Citic Securities, the mainland's biggest listed brokerage, is about to take over part of Hong Kong-based Citic Capital Markets Holdings.

The deal, which is expected to be announced today, also involved the institutional brokerage, investment bank and research house Citic Frontier, a source said.

Citic Capital is a joint-venture brokerage formed four years ago by Citic Pacific and Citic Financial Holdings, the holding company of Citic Ka Wah Bank.

Citic Securities has arranged a handful of mega-deals such as China Yangtze Power's 10 billion yuan A-share initial public offering, Air China's three billion yuan bond sale and a two billion yuan bond issue for the International Finance Corp, the World Bank's private investment arm.

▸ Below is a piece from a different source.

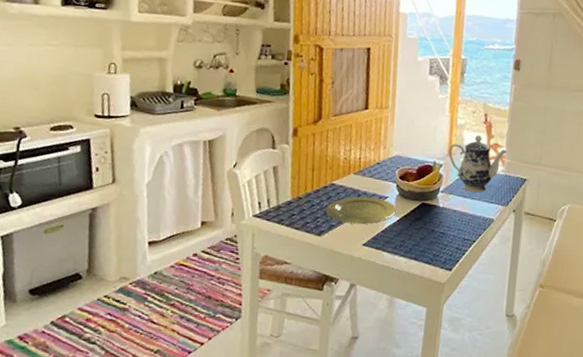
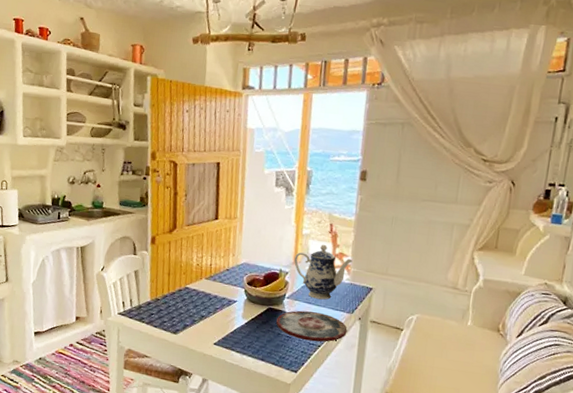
plate: present [326,196,397,225] -> none [180,299,245,326]
plate: none [430,204,502,237] -> present [276,310,348,342]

The firm also opened several hundred retail outlets last year in an aggressive expansion to beef up its nationwide coverage against intense competition from foreign players.

Citic Pacific managing director Henry Fan Hung-ling and Citic Securities head Wang Dongming declined to comment yesterday.

The deal may not be large but is strategically important for Citic Securities as it enhances competitiveness and eliminates unnecessary competition within Citic Group.

Whether the transaction will involve a change in the shareholding structure of Citic Capital remains to be seen, but the source said it would lead to Citic Pacific playing down its role in Hong Kong's financial sector in favour of Citic Securities.

'The deal is structured partly for the purpose of streamlining and partly for the sake of convenience. It is easier for a mainland brokerage to squeeze its way into Hong Kong than the foreign interest to gain a foothold in China due to regulatory restrictions,' the source said.

Foreign brokerages can only hold up to 49 per cent of mainland securities firms.